[[ GIVEN DATA open ]]

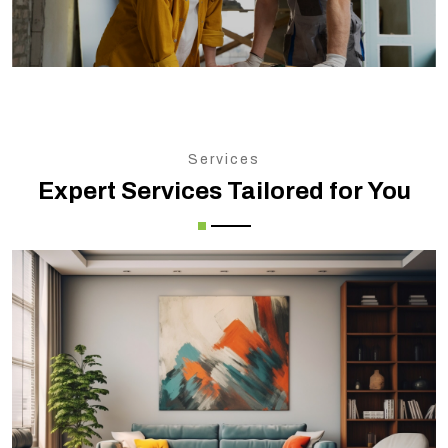
Services
Expert Services Tailored for You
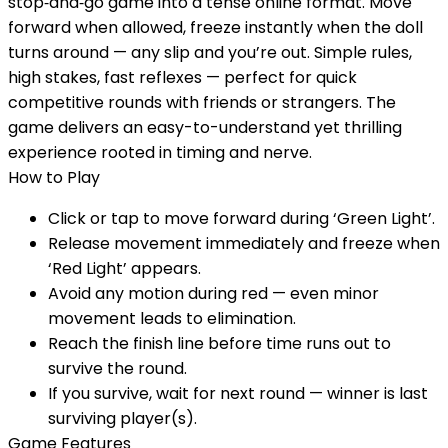
stop‑and‑go game into a tense online format. Move
forward when allowed, freeze instantly when the doll
turns around — any slip and you’re out. Simple rules,
high stakes, fast reflexes — perfect for quick
competitive rounds with friends or strangers. The
game delivers an easy-to-understand yet thrilling
experience rooted in timing and nerve.
How to Play
Click or tap to move forward during ‘Green Light’.
Release movement immediately and freeze when
‘Red Light’ appears.
Avoid any motion during red — even minor
movement leads to elimination.
Reach the finish line before time runs out to
survive the round.
If you survive, wait for next round — winner is last
surviving player(s).
Game Features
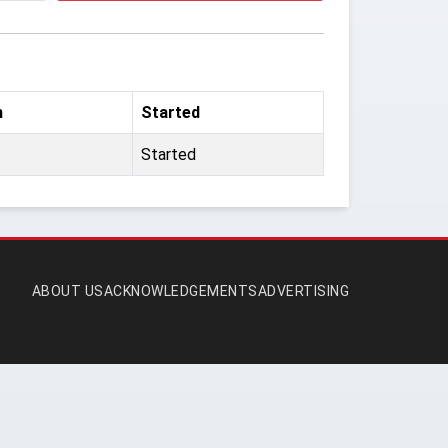
m
Started
Started
ABOUT US
ACKNOWLEDGEMENTS
ADVERTISING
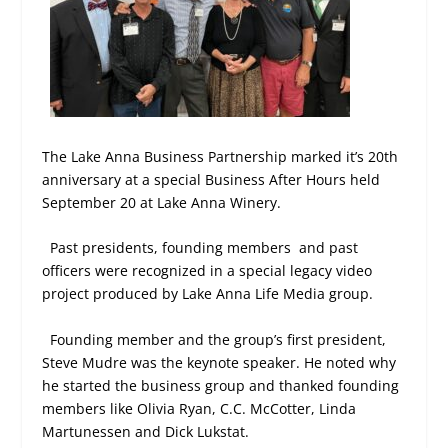
The Lake Anna Business Partnership marked it’s 20th
anniversary at a special Business After Hours held
September 20 at Lake Anna Winery.
Past presidents, founding members
and past
officers were recognized in a special legacy video
project produced by Lake Anna Life Media group.
Founding member and the group’s first president,
Steve Mudre was the keynote speaker. He noted why
he started the business group and thanked founding
members like Olivia Ryan, C.C. McCotter, Linda
Martunessen and Dick Lukstat.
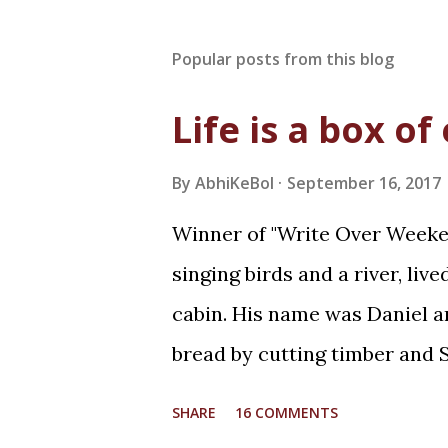
Popular posts from this blog
Life is a box of
By
AbhiKeBol
September 16, 2017
Winner of "Write Over Weeken
singing birds and a river, liv
cabin. His name was Daniel an
bread by cutting timber and S
whereas she was curious! It 
SHARE
16 COMMENTS
returning home from work for 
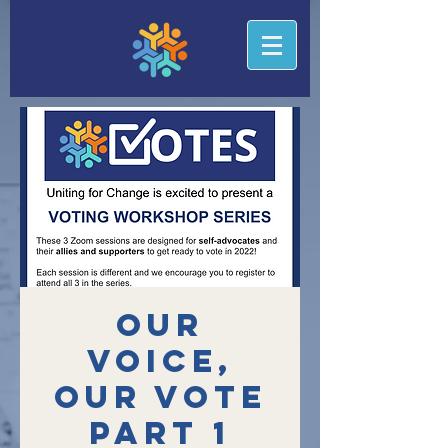
Our
Voice,
Our Vote
Part 1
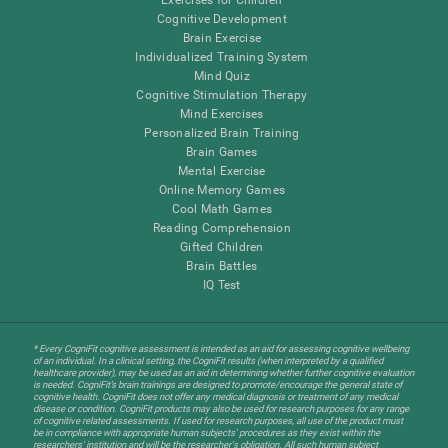
Cognitive Development
Brain Exercise
Individualized Training System
Mind Quiz
Cognitive Stimulation Therapy
Mind Exercises
Personalized Brain Training
Brain Games
Mental Exercise
Online Memory Games
Cool Math Games
Reading Comprehension
Gifted Children
Brain Battles
IQ Test
* Every CogniFit cognitive assessment is intended as an aid for assessing cognitive wellbeing
of an individual. In a clinical setting, the CogniFit results (when interpreted by a qualified
healthcare provider), may be used as an aid in determining whether further cognitive evaluation
is needed. CogniFit’s brain trainings are designed to promote/encourage the general state of
cognitive health. CogniFit does not offer any medical diagnosis or treatment of any medical
disease or condition. CogniFit products may also be used for research purposes for any range
of cognitive related assessments. If used for research purposes, all use of the product must
be in compliance with appropriate human subjects' procedures as they exist within the
researchers' institution and will be the researcher's obligation. All such human subject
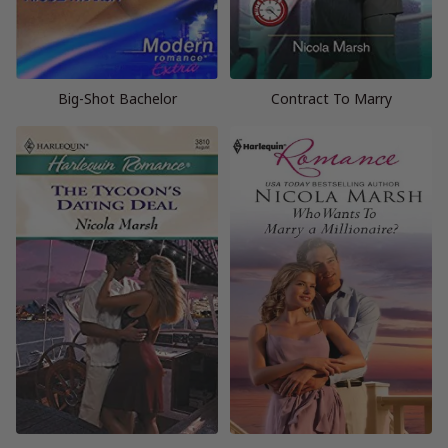
Big-Shot Bachelor
Contract To Marry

[[ GIVEN DATA closed ]]

[WRITTEN TASK] Output the read text from every row above as a JSON list of strings, one string per line with blank lines omitted. Leave the pictures out.

[RESULT BELOW]
[
  "Services",
  "Expert Services Tailored for You",
  "stop‑and‑go game into a tense online format. Move",
  "forward when allowed, freeze instantly when the doll",
  "turns around — any slip and you’re out. Simple rules,",
  "high stakes, fast reflexes — perfect for quick",
  "competitive rounds with friends or strangers. The",
  "game delivers an easy-to-understand yet thrilling",
  "experience rooted in timing and nerve.",
  "How to Play",
  "Click or tap to move forward during ‘Green Light’.",
  "Release movement immediately and freeze when",
  "‘Red Light’ appears.",
  "Avoid any motion during red — even minor",
  "movement leads to elimination.",
  "Reach the finish line before time runs out to",
  "survive the round.",
  "If you survive, wait for next round — winner is last",
  "surviving player(s).",
  "Game Features",
  "m",
  "Started",
  "Started",
  "ABOUT US",
  "ACKNOWLEDGEMENTS",
  "ADVERTISING",
  "The Lake Anna Business Partnership marked it’s 20th",
  "anniversary at a special Business After Hours held",
  "September 20 at Lake Anna Winery.",
  "Past presidents, founding members",
  "and past",
  "officers were recognized in a special legacy video",
  "project produced by Lake Anna Life Media group.",
  "Founding member and the group’s first president,",
  "Steve Mudre was the keynote speaker. He noted why",
  "he started the business group and thanked founding",
  "members like Olivia Ryan, C.C. McCotter, Linda",
  "Martunessen and Dick Lukstat.",
  "Popular posts from this blog",
  "Life is a box of",
  "By",
  "AbhiKeBol",
  "September 16, 2017",
  "Winner of \"Write Over Weeken",
  "singing birds and a river, liv",
  "cabin. His name was Daniel an",
  "bread by cutting timber and S",
  "whereas she was curious! It ",
  "SHARE",
  "16 COMMENTS",
  "returning home from work for ",
  "Our",
  "Voice,",
  "Our Vote",
  "Part 1",
  "Cognitive Development",
  "Brain Exercise",
  "Individualized Training System",
  "Mind Quiz",
  "Cognitive Stimulation Therapy",
  "Mind Exercises",
  "Personalized Brain Training",
  "Brain Games",
  "Mental Exercise",
  "Online Memory Games",
  "Cool Math Games",
  "Reading Comprehension",
  "Gifted Children",
  "Brain Battles",
  "IQ Test",
  "* Every CogniFit cognitive assessment is intended as an aid for assessing cognitive wellbeing",
  "of an individual. In a clinical setting, the CogniFit results (when interpreted by a qualified",
  "healthcare provider), may be used as an aid in determining whether further cognitive evaluation",
  "is needed. CogniFit’s brain trainings are designed to promote/encourage the general state of",
  "cognitive health. CogniFit does not offer any medical diagnosis or treatment of any medical",
  "disease or condition. CogniFit products may also be used for research purposes for any range",
  "of cognitive related assessments. If used for research purposes, all use of the product must",
  "be in compliance with appropriate human subjects' procedures as they exist within the",
  "researchers' institution and will be the researcher's obligation. All such human subject",
  "Big-Shot Bachelor",
  "Contract To Marry"
]